Frederick Law Olmsted, Jr.


"The present situation in regard to the national parks is very bad. They have been created one at a time by acts of Congress which have not defined at all clearly the purposes for which the lands were to be set apart, nor provided any orderly or efficient means of safeguarding the parks . . . I have made at different times two suggestions, one of which was . . . a definition of the purposes for which the national parks and monuments are to be administered by the Bureau." (Letter from Frederick Law Olmsted, Jr., to the president of the Appalachian Mountain Club, January 19, 1912.)

Frederick Law Olmsted, Jr., was approached by the American Civic Association in 1910 for advice on the creation of a new bureau of national parks. This initiated six years of correspondence and his key contribution of a few simple words that would guide conservation in America for generations to come: "To conserve the scenery and the natural and historic objects and the wild life therein and to provide for the enjoyment of the same in such manner and by such means as will leave them unimpaired for the enjoyment of future generations." (National Park Service Organic Act, 1916)

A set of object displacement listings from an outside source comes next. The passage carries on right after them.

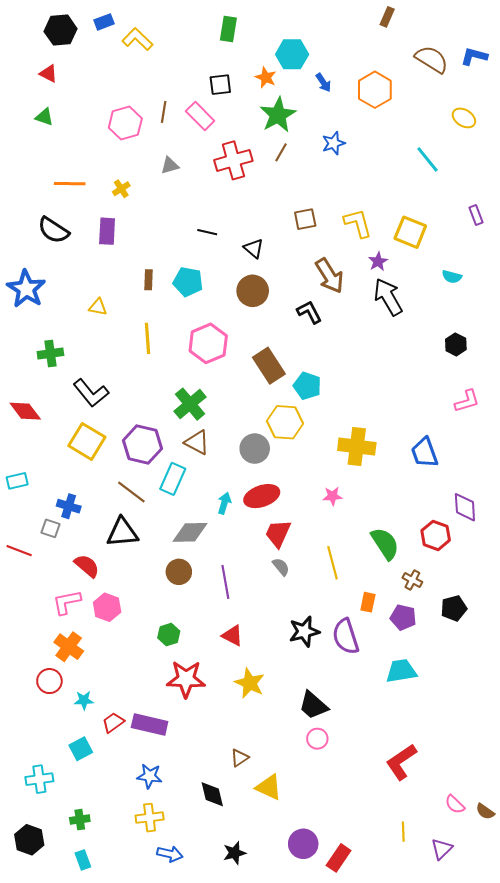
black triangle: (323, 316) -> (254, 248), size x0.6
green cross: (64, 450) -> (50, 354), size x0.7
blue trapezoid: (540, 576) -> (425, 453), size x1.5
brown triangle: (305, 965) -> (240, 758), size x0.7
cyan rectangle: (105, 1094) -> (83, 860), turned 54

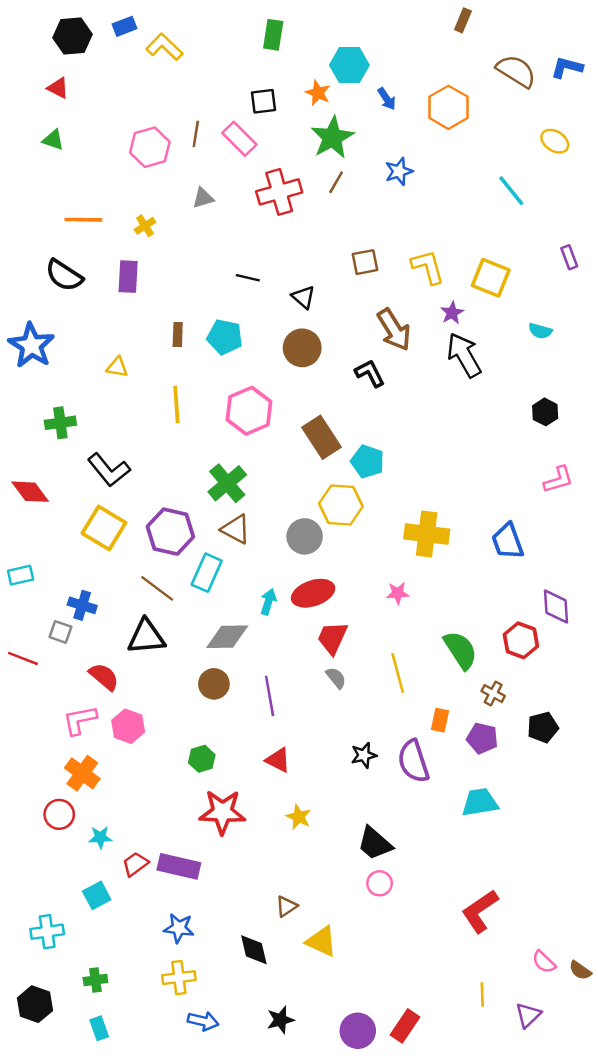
black star: (304, 632) -> (364, 755), size x0.7
yellow star: (250, 683) -> (299, 817), size x0.7
purple circle: (303, 844) -> (358, 1031), moved

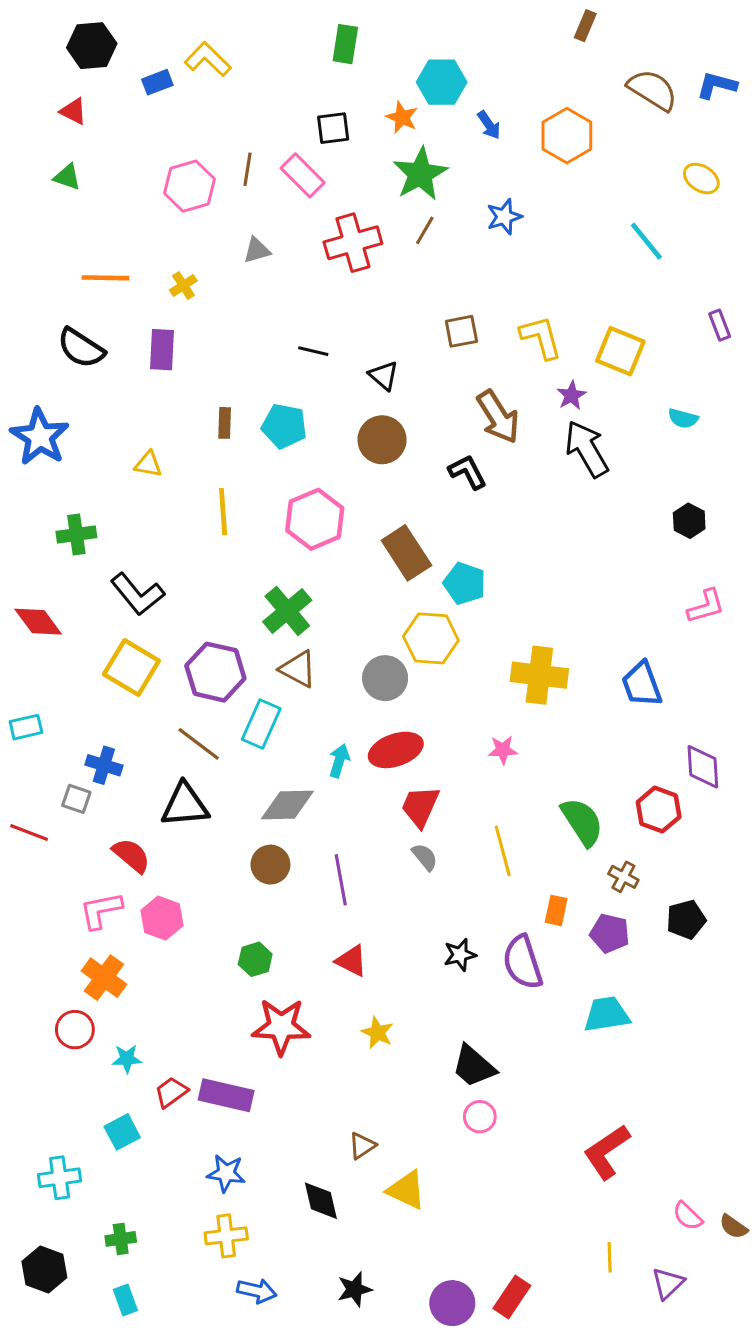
blue rectangle: (124, 26) -> (157, 82), moved

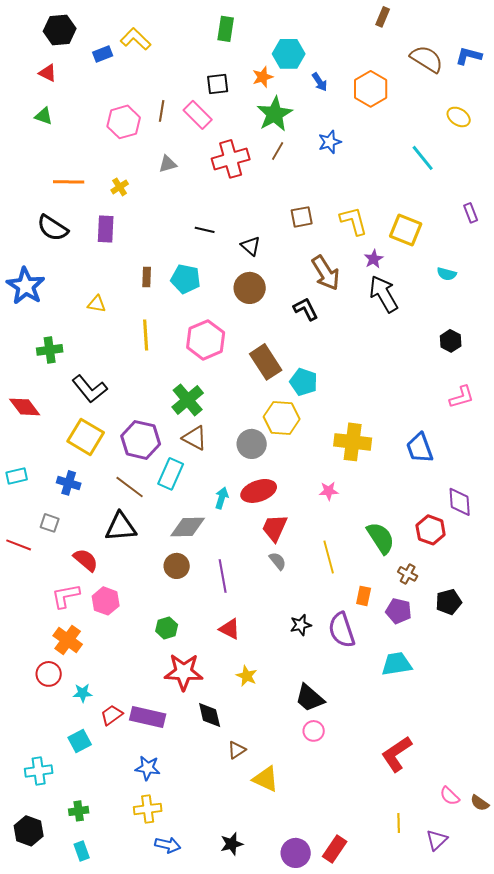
orange star: (402, 117) -> (263, 77), turned 30
blue cross: (104, 765) -> (69, 483), moved
black diamond: (321, 1201) -> (210, 715), moved

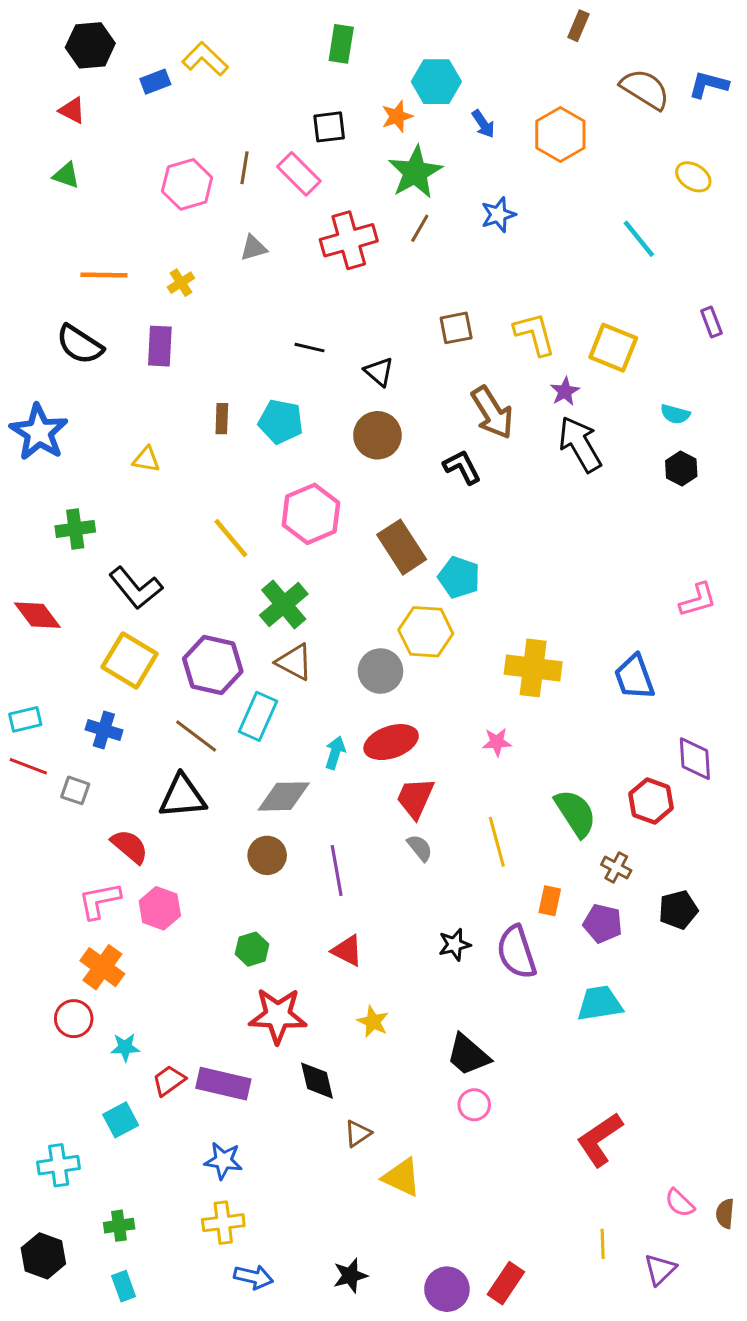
yellow line: (146, 335) -> (231, 538), moved, turned -36
black hexagon: (451, 341) -> (681, 469), moved
red line: (19, 545) -> (28, 766), moved
brown semicircle: (480, 803) -> (725, 1214), turned 60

Olmsted, Jr., began his career as his father's apprentice on two famous projects: the 1893 World's Columbian Exposition in Chicago and the George Vanderbilt estate, "Biltmore," in North Carolina. He became a partner in his father's Brookline, Massachusetts, landscape architecture firm in 1895, and with Olmsted Sr.'s retirement, quickly took over leadership with his stepbrother, John Charles Olmsted, For the next half-century, the Olmsted brothers' firm completed thousands of landscape projects nationwide. Olmsted, Jr., was appointed by the Senate Committee on the District of Columbia in 1901 to help update the L'Enfant plan for Washington, D.C. By 1920 his better-known projects included plans for metropolitan park systems and greenways across the country; in 1929 he developed the guiding plan for California's state park system. Olmsted, Jr., also established the first formal training in landscape architecture at Harvard in 1900 and was a founding member and later president of the American Society of Landscape Architects.

Olmsted, Jr., had a lifetime commitment to national parks. He worked on projects in Acadia, Everglades, and Yosemite. A partial listing of his design projects in the nation's capital reads like a guide to the NPS-managed sites of Washington, D.C., including the Mall, Jefferson Memorial, White House grounds, and Rock Creek Park. In his later years, Olmsted, Jr., actively worked for the protection of California's coastal redwoods. Redwood National Park's Olmsted Grove was dedicated in 1953 to the man whose contributions to protect America's system of national parks will forever stand as tall as those magnificent trees.